Coincidenze? Può darsi: in queste cose è tutto così impalpabile. Così come può essere una coincidenza anche la perplessità a suo tempo espressa dal Dagl. Ma vale la pena segnalare che quell'ufficio è diretto dal consigliere di Stato Claudio Zucchelli, che in casa Aci non è certo un estraneo: ha presieduto il Tribunale nazionale di appello (organismo di giustizia sportiva automobilistica, con gettone di presenza di 250 euro) e ha fatto parte del servizio di controllo interno dal 2005 al 2009 (45mila euro di compenso annuo lordo). Certo, Zucchelli ha avuto molti altri incarichi, in vari contesti (come l'Unire e i ministeri degli Esteri e della Funzione pubblica).
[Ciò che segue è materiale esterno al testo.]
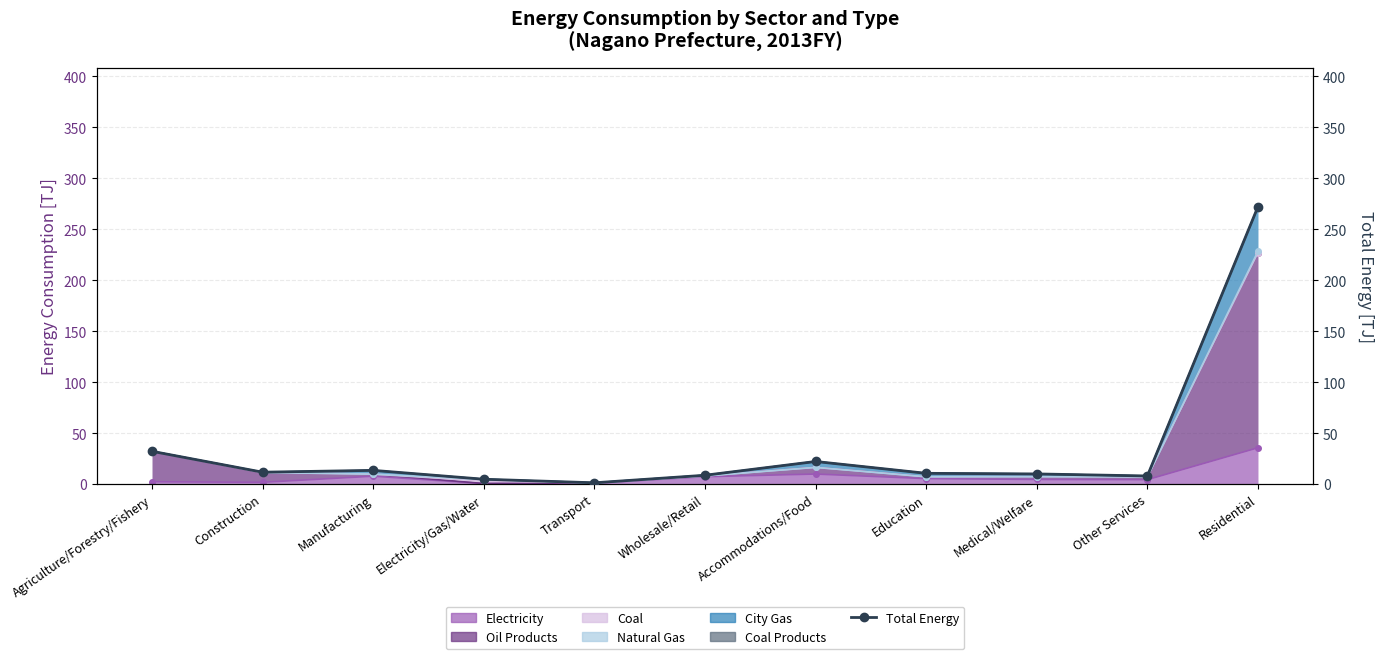

How many points are lower than both their immediate neighbors (excluding endpoints)?

3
Tanto da non far sembrare strano il fatto che – hanno riferito Sergio Rizzo e Gian Antonio Stella sul Corriere della Sera del 24 maggio (pagina 3) – è stato proprio lui a mettere a punto l'ultimo decreto legislativo che ammetteva per i dipendenti pubblici la possibilità di far parte di collegi arbitrali (come quello sulla lite Astaldi-Anas, di cui Zucchelli ha patto parte e al quale andarono in tutto 1,4 milioni). Insomma, a volte avere molti incarichi può paradossalmente aiutare a tenersi indipendenti da tutti. Ma i fatti qualche dubbio lo lasciano.